Uppsala Cathedral's twin spires rising above the tree-lined Fyris River
← Sweden

Uppsala

"A city where a thousand years of Swedish history fits inside a morning walk."

Uppsala holds more Swedish history per square metre than anywhere in the country. The cathedral — Scandinavia’s largest — took a hundred and seventy-five years to build and contains the tombs of kings and saints, including Gustav Vasa, the founder of modern Sweden, and Carl Linnaeus, the man who named every living thing. The interior is a forest of Gothic vaulting that makes Notre-Dame look compact, and the silence inside, even when the city is busy outside, has the quality of something that has been accumulating for six centuries. I sat in a pew for twenty minutes, not praying but listening to the building breathe, and I understood why medieval architects built cathedrals taller than they needed to: they were building containers for silence.

The university, founded in 1477, is the oldest in the Nordic countries, and its presence gives Uppsala a youthful energy that the medieval stones might otherwise deny. The Carolina Rediviva library holds the Silver Bible — a sixth-century Gothic manuscript written in silver and gold ink on purple parchment, the only surviving text in the Gothic language. It sits in a climate-controlled case, glowing faintly, and the guard told me that scholars still argue about its origins. Fifteen centuries of mystery in a glass box. Uppsala does this to you — it makes you aware of time as a physical substance, layered and visible.

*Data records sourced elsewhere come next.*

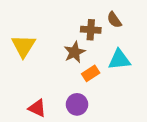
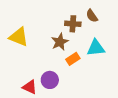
yellow triangle: (24, 46) -> (19, 37), turned -40
purple circle: (77, 104) -> (50, 80), moved

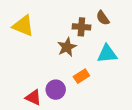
yellow triangle: (19, 37) -> (23, 26), moved
orange rectangle: (73, 59) -> (81, 76), moved

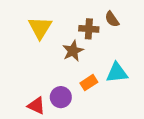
yellow triangle: (23, 26) -> (40, 28), moved, turned 40
cyan triangle: (107, 54) -> (117, 73), moved

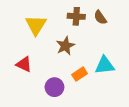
brown cross: (89, 29) -> (76, 16), moved
red triangle: (36, 106) -> (24, 64), moved

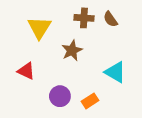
cyan triangle: (105, 65) -> (115, 72), turned 36
orange rectangle: (80, 74) -> (90, 101), moved

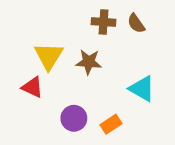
yellow triangle: (39, 28) -> (49, 56), moved
brown star: (72, 50) -> (89, 62), turned 30

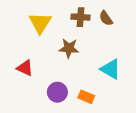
yellow triangle: (49, 56) -> (40, 23), moved
orange rectangle: (111, 124) -> (86, 97), turned 56

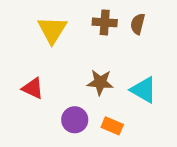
brown semicircle: (106, 18) -> (138, 24), turned 49
brown star: (69, 48) -> (100, 82), moved

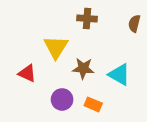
brown semicircle: (138, 24) -> (134, 24), moved
yellow triangle: (52, 30) -> (56, 47), moved

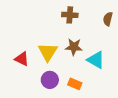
yellow triangle: (56, 47) -> (48, 52), moved
brown star: (83, 68) -> (74, 47), moved

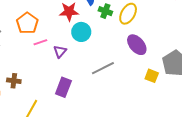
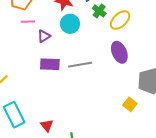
yellow square: (152, 76) -> (130, 104), moved
purple rectangle: (63, 87) -> (50, 64), moved, turned 54

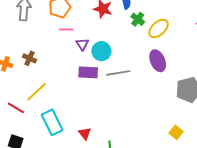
cyan circle: (70, 24) -> (101, 51), moved
purple triangle: (44, 36) -> (82, 44), turned -32
yellow square: (130, 104) -> (176, 132), moved

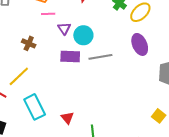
brown cross: (30, 58) -> (29, 43), moved

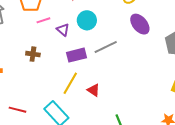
cyan circle: (83, 35) -> (87, 20), moved
yellow line: (19, 76) -> (70, 83), moved
red triangle: (67, 118) -> (94, 90), moved

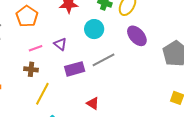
pink line: (43, 20) -> (36, 48), moved
cyan circle: (87, 20) -> (94, 29), moved
yellow line: (70, 83) -> (42, 94), moved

The majestic twin towers of Uppsala Cathedral

A short bus ride south brings you to Gamla Uppsala — Old Uppsala — where three enormous burial mounds from the fifth and sixth centuries rise from a flat plain. This was the centre of pre-Christian Scandinavian worship, the place where, according to Adam of Bremen, sacrifices were hung from the branches of a sacred tree every nine years. The mounds are believed to hold legendary kings — Aun, Egil, Adils — names that belong to saga and myth but are attached to real earth and real bone. I walked to the top of the largest mound at sunset, the plain stretching in every direction, and the scale of what these people built — not from stone but from soil, carried by hand, shaped into monuments that have survived fifteen centuries — struck me with a force that the more famous pyramids, for all their grandeur, have never quite matched. Because these mounds were not built to impress. They were built to endure.

Autumn reflections along the Fyris River in Uppsala

The small museum at Gamla Uppsala tells the story well, with reconstructed drinking halls and grave goods and a narrative that connects the pagan past to the Christian present without flattening either. But the mounds themselves, standing silent against the sky, tell it better. The church that sits beside them — deliberately built on the site of the old pagan temple — is one of Sweden’s oldest, and the juxtaposition of mound and steeple, sacrifice and sermon, is a conversation that has been going on for a thousand years and shows no sign of concluding.

Classic yellow facade of a historic Uppsala building

Back in the city, the Fyris River divides Uppsala into the academic west and the commercial east, and the walk along its banks in spring — when the cherry blossoms are out and the students are celebrating Walpurgis Night with bonfires and champagne and white caps thrown into the air — is one of Sweden’s most joyful experiences. Walpurgis on April 30th is Uppsala’s great tradition, and the entire city turns out to welcome the light after six months of Scandinavian darkness. I have celebrated the end of winter in many countries. None of them do it with as much relief, or as much champagne, as Uppsala.

When to go: April through June when the university is in session and the city is alive. Walpurgis Night on April 30th is Uppsala’s great tradition — bonfires, champagne, and the entire student body in white caps. September and October for autumn colour along the river.